MC_IS
estimator correction and reliability analysis improvements
Monte Carlo Importance
Sampling (MC_IS)
Corrected the MC_IS estimator to remove bias caused by the previous
self-normalized implementation.
Refactored worker aggregation in MC_IS_single to ensure
correct accumulation of weighted samples and consistent global
statistics.
Workers now compute weights directly and return aggregated
statistics instead of raw sample vectors.
System reliability analysis
Fixed incorrect propagation of sys_type from
calculateSystemProbability() to
MC_IS_system(), ensuring that serial and parallel systems
are evaluated correctly.
Resolved cases of uninitialized variables in the system worker
(mode_ids, shift, and references to
I_matrix).
Enabled multimodal sampling for both serial and parallel
systems.
Performance improvements
Optimized the transformation from u-space to x-space by removing
large intermediate matrices and computing quantiles column-wise.
Replaced large failure indicator matrices with incremental counters
to significantly reduce memory usage.
Reduced worker-to-master communication in parallel runs by returning
only aggregated statistics.
Validation and testing
Added regression tests for MC_IS_single, including
linear limit-state cases, non-normal distributions, and rare-event
scenarios.
Added system reliability tests comparing results with
MC_CRUDE.
Verified consistency with FORM results within expected Monte Carlo
error.
TesiproV 0.9.5
Major refactoring of object
classes
System and reliability
objects
Reworked all reference classes (SYS_PROB,
SYS_PARAM, SYS_LSF, PROB_BASEVAR,
…).
Introduced explicit constructors with argument validation for better
error handling.
Improved consistency between mean, standard deviation and
coefficient of variation.
Added robust forward/backward transformations for all supported
distributions.
Fixed handling of zero mean values (Cov <- Inf) to
reflect infinite relative scatter.
Limit-state functions
Field type for func changed from
"function" to "ANY" with explicit default
NULL. This prevents creation of dummy closures and allows
proper missing-function detection.
Enhanced $check() method:
Distinguishes between missing, empty, and
valid limit-state functions.
Provides informative error messages used by automated tests.
Parametric study objects
Constructor of SYS_PARAM now correctly forwards
arguments to parent class (callSuper(...)) ensuring that
inherited fields like sys_input are preserved.
Parallel execution restructured using the global future plan set in
.onLoad().

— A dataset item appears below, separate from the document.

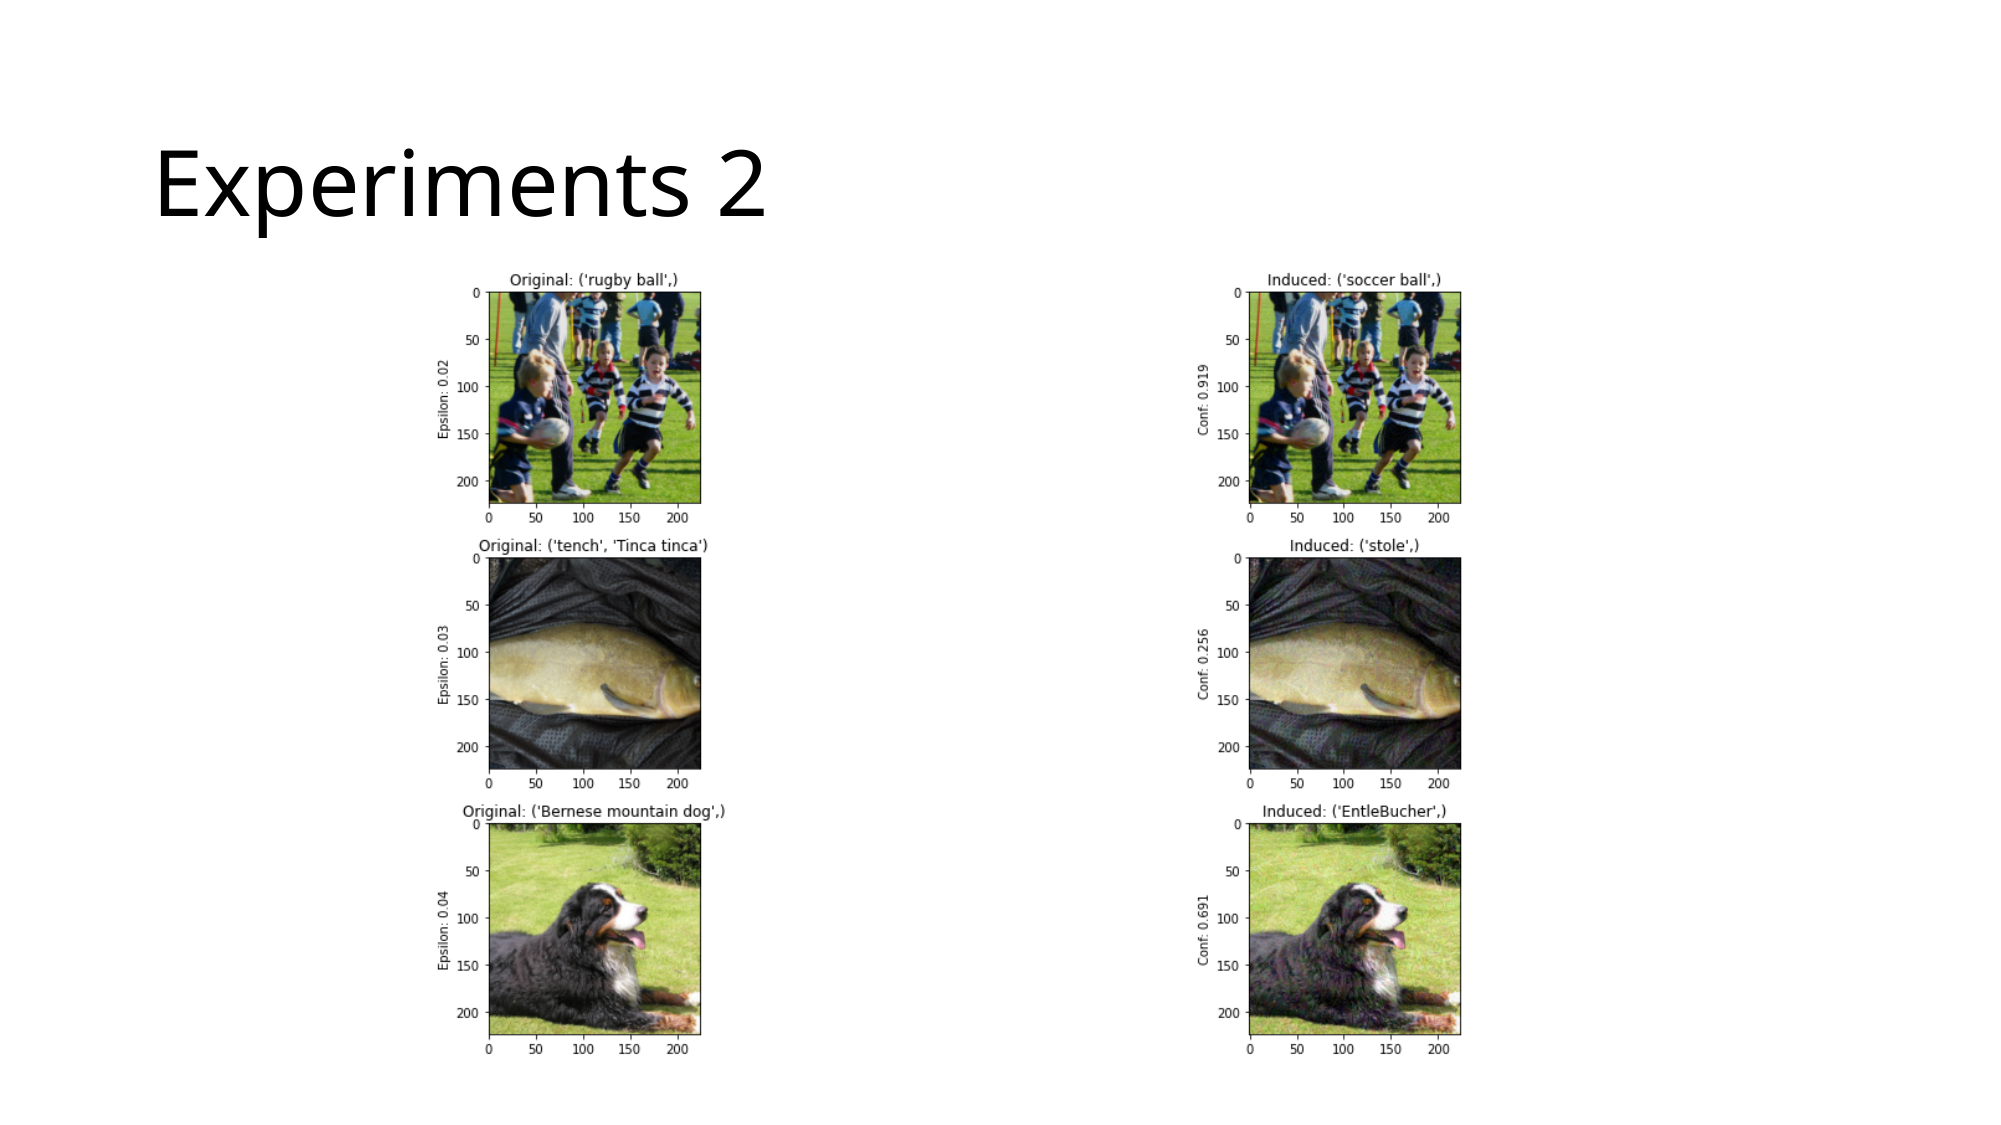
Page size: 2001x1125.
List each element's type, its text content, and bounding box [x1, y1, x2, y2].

title Experiments 2 [137, 77, 1863, 296]
picture [397, 263, 1552, 1077]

The outer level is capped by environment
variable TesiproV.max_workers (default: 4
cores) while inner Monte-Carlo methods manage their own
threads.
Probabilistic base variables
Complete rewrite of transformation logic in $prepare():
Supports normal, lognormal, Gumbel, gamma, beta and Weibull
distributions consistently.
Corrected implementation of the Gumbel
distribution
(location parameter now properly computed as location = Mean + digamma(1) * scale; scale derived via
(Sd * sqrt(6)) / π).
Added numerical root search for Weibull shape parameter when
empirical formula fails.
Added empirical, shifted lognormal, Student-t and logStudent-t
distribution.
Distribution caching via digest hash implemented in
$getlDistr() for performance improvement.
Package infrastructure
Added internal .onLoad() function for package-specific
default options that can later be used by TesiproV functions to
configure parallel execution in a controlled and CRAN-compliant
way.
Minor improvements
Better formatted output in $printResults().

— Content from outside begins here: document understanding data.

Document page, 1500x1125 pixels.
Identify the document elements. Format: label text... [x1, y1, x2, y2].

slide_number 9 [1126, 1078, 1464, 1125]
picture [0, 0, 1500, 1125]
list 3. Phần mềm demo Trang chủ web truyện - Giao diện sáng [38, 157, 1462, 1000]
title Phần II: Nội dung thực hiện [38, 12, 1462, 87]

Consistent English comments throughout codebase for clarity and
documentation generation via roxygen2.
Updated examples in help pages to match new constructors and usage
patterns.
Compatibility notes
Existing scripts using older class definitions should continue to
work after minor adjustments: replace direct field assignments by
constructor arguments where applicable, and ensure that limit-state
functions are defined before calling $check().
TesiproV 0.9.2.0
Better implementation of parallel computing in Unix and macOS
environments.
Changed RNG handling in parallel approach.